[Data supplied]:
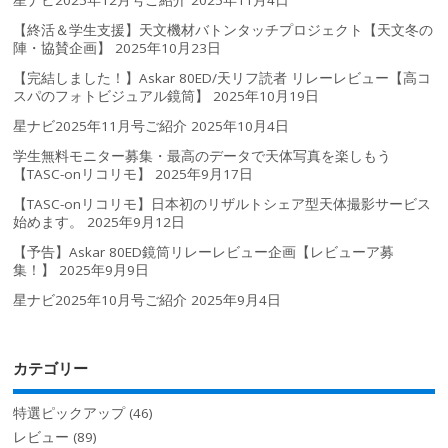
【終活＆学生支援】天文機材バトンタッチプロジェクト【天文冬の
陣・協賛企画】
2025年10月23日
【完結しました！】Askar 80ED/天リフ読者 リレーレビュー【高コ
スパのフォトビジュアル鏡筒】
2025年10月19日
星ナビ2025年11月号ご紹介
2025年10月4日
学生無料モニター募集・最高のデータで天体写真を楽しもう
【TASC-onリコリモ】
2025年9月17日
【TASC-onリコリモ】日本初のリザルトシェア型天体撮影サービス
始めます。
2025年9月12日
【予告】Askar 80ED鏡筒リレーレビュー企画【レビューア募
集！】
2025年9月9日
星ナビ2025年10月号ご紹介
2025年9月4日
カテゴリー
特選ピックアップ
(46)
レビュー
(89)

[Your assignment]: Would you output the full listing exactly as it stands, minus the images?

[Response to this exercise]:
【終活＆学生支援】天文機材バトンタッチプロジェクト【天文冬の
陣・協賛企画】
2025年10月23日
【完結しました！】Askar 80ED/天リフ読者 リレーレビュー【高コ
スパのフォトビジュアル鏡筒】
2025年10月19日
星ナビ2025年11月号ご紹介
2025年10月4日
学生無料モニター募集・最高のデータで天体写真を楽しもう
【TASC-onリコリモ】
2025年9月17日
【TASC-onリコリモ】日本初のリザルトシェア型天体撮影サービス
始めます。
2025年9月12日
【予告】Askar 80ED鏡筒リレーレビュー企画【レビューア募
集！】
2025年9月9日
星ナビ2025年10月号ご紹介
2025年9月4日
カテゴリー
特選ピックアップ
(46)
レビュー
(89)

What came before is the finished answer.